I felt as if I was a ghost in the environment because neither knew I was there or that I was listening. The topic they were talking about was regarding inter-personal relations with other employees and what the new employee could expect. I was, at that point in time, a witness to each of these person's stories. Now who were these people? I don't know and will never know as I was just seeing a snippet of their lives. That got me thinking about the autism spectrum and society.

So often society, and when I say society I mean those uninformed or unaffiliated with the autism spectrum, will only see a snippet of life on the spectrum much like I had seen at the gas station. What I saw I could not piece anything together. What those persons' dreams, hopes, challenges, and daily life are like.

Behind each person, spectrm or not, is a story; a story deep and rich with triumphs and defeats. Families who have a person on the autism spectrum are just the same. However, if society as a whole only sees those moments in public where, perhaps, there could be a behavior or maybe even a passing news story the perception of autism can be quite different.

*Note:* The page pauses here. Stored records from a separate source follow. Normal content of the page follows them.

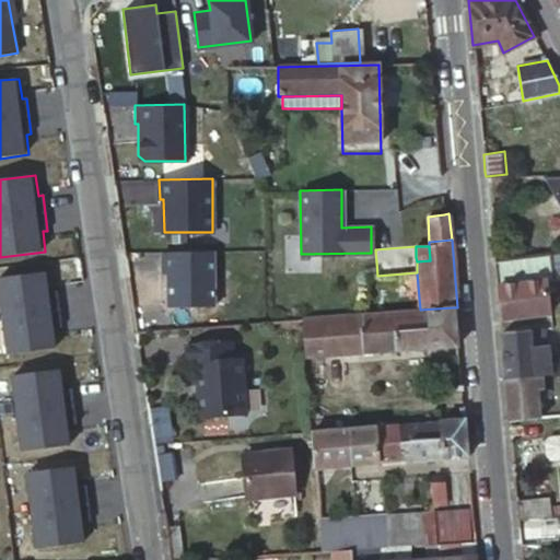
[(212,251),(162,252),(162,272),(167,272),(168,306),(213,305),(212,251)]
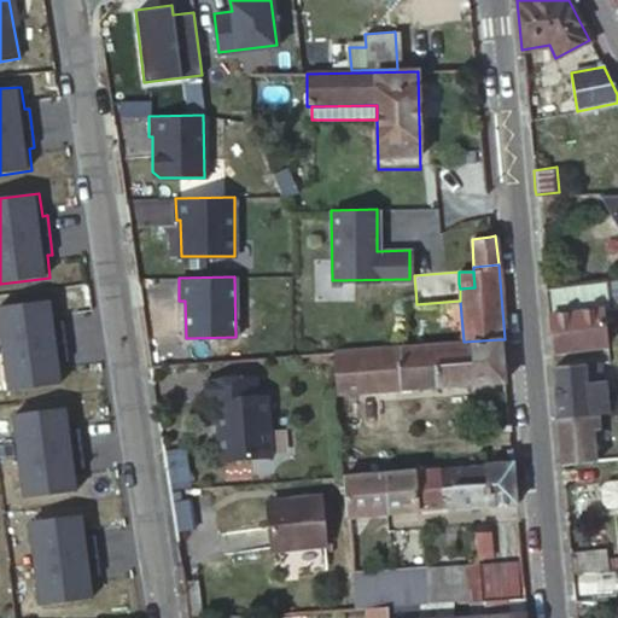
[(546,293),(547,298),(598,292),(600,312),(607,310),(604,283),(546,290),(546,293)]
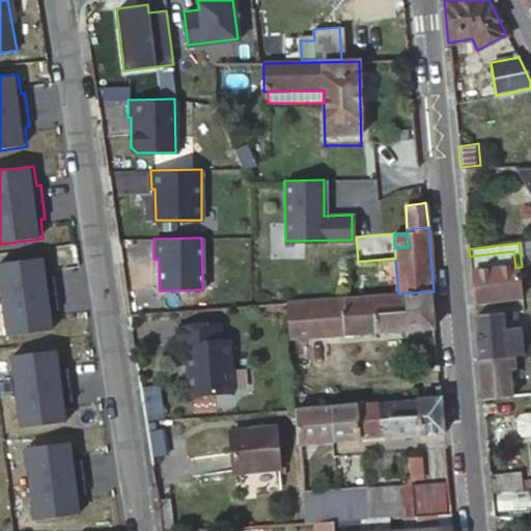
[(473,294),(474,303),(519,297),(519,295),(515,268),(513,251),(470,256),(473,294)]
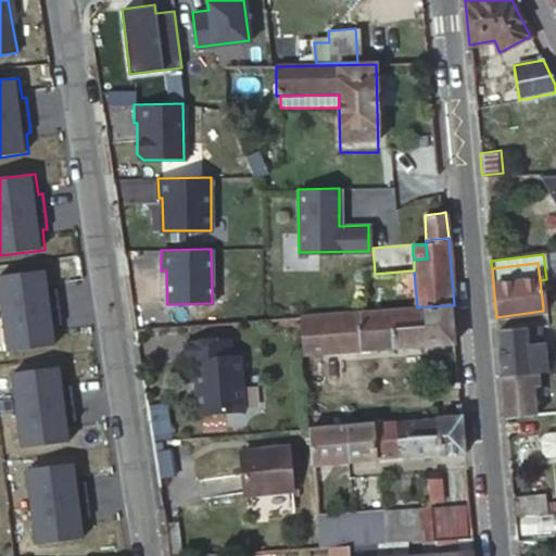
[(0,275),(0,299),(8,352),(59,343),(55,324),(61,323),(55,288),(50,288),(48,268),(0,275)]
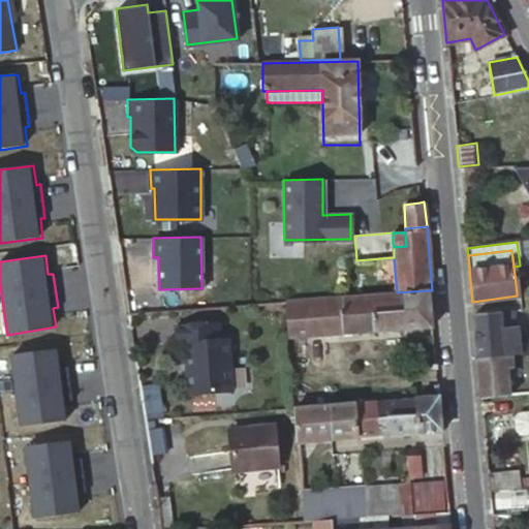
[(428,290),(397,292),(373,294),(347,297),(284,301),(284,302),(287,337),(431,327),(428,290)]
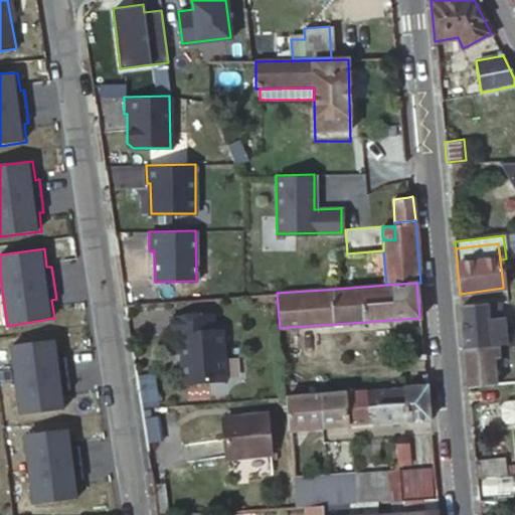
[(461,306),(465,349),(490,347),(498,346),(506,345),(504,319),(500,319),(499,302),(461,306)]
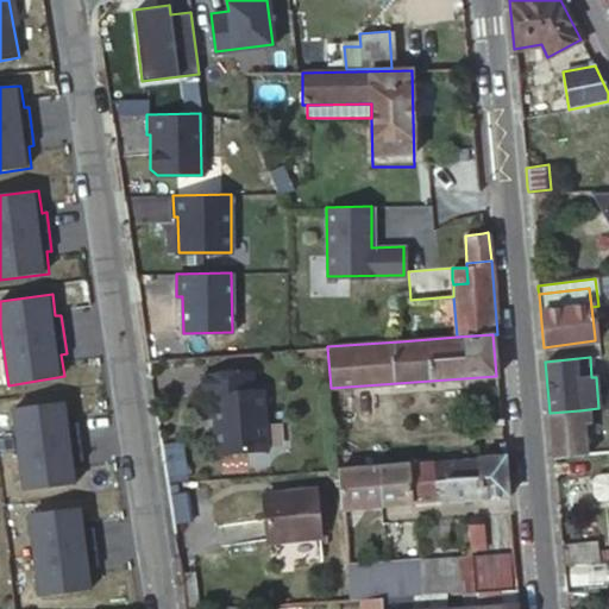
[(256,371),(207,375),(208,395),(219,395),(223,447),(228,453),(271,450),(268,389),(258,390),(256,371)]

It is a common occurrence for me to hear from parents that they so often get told that they are, "spoling their children" from friends, extended family, or even strangers. This is nothing short of a tragedy because I can almost guarntee tat this is due to those others only seeing part of the story. If one doesn't know the broader picture with a clearer lens then I truly want to know how anyone can pass judgment.

The autism spectrum is not something that pops up and then goes away for families. When society and autism cross paths, for those that are a part of the uninformed society, they are only seeing it at that point in time with no ability to fathom that what they are witnessing is something that is more than that point in time. What they could be seeing could be the norm for that family.

I find it odd I became overwhelmed with these emotions just by being an invisible observer in those worker's story, but even now as I write this I am almost trembling with this deep, profound conviction that society needs to know the broader picture.

For those workers today I was nothing more than a sale that they soon forgot as soon as I left the store. I heard their story and they know nothing of mine. For families that have a person on the spectrum often times those interactions aren't like mine at the gas station. For those families that have told me that they have been called "bad parents" and the like, those words aren't soon forgotten. It's a shame because from from those that made those comments, out of their ignorance, they probably feel as if their words are justified with no idea of the full story. Not that I needed anymore fuel to my passion this has added some because before that experience at the gas station this morning I never thought about the stories of other people. After being a witness to that exchange I realized that when a person only knows 1/10th of the story the context means nothing and this is where ignoranant comments thrive. Sitting here at gate A16 I can feel the buring desire to add that context in any way I can grow and I can feel my voice strengthening. I've always said that I'm in a race to "raise the awareness and understanding of the spectrum" and I feel as if I found a new gear as these minor tragedies of misunderstanding need not happen.

1 comment:

  1. Every time I read a new post by you Aaron, I am moved by how extremely gifted you are! Your insights, your ability to write so clearly that I feel what you are writing about, your ability to decipher your emotions and then share with us. I am always telling my son not to be defined by what others think are his limitations, but to be defined by his own determination and lessons learned and shared by himself and others in his life. You are a prime example of a person that is not letting others define who you are or what you achieve. I am so thankful I found your Blog! You inspire me!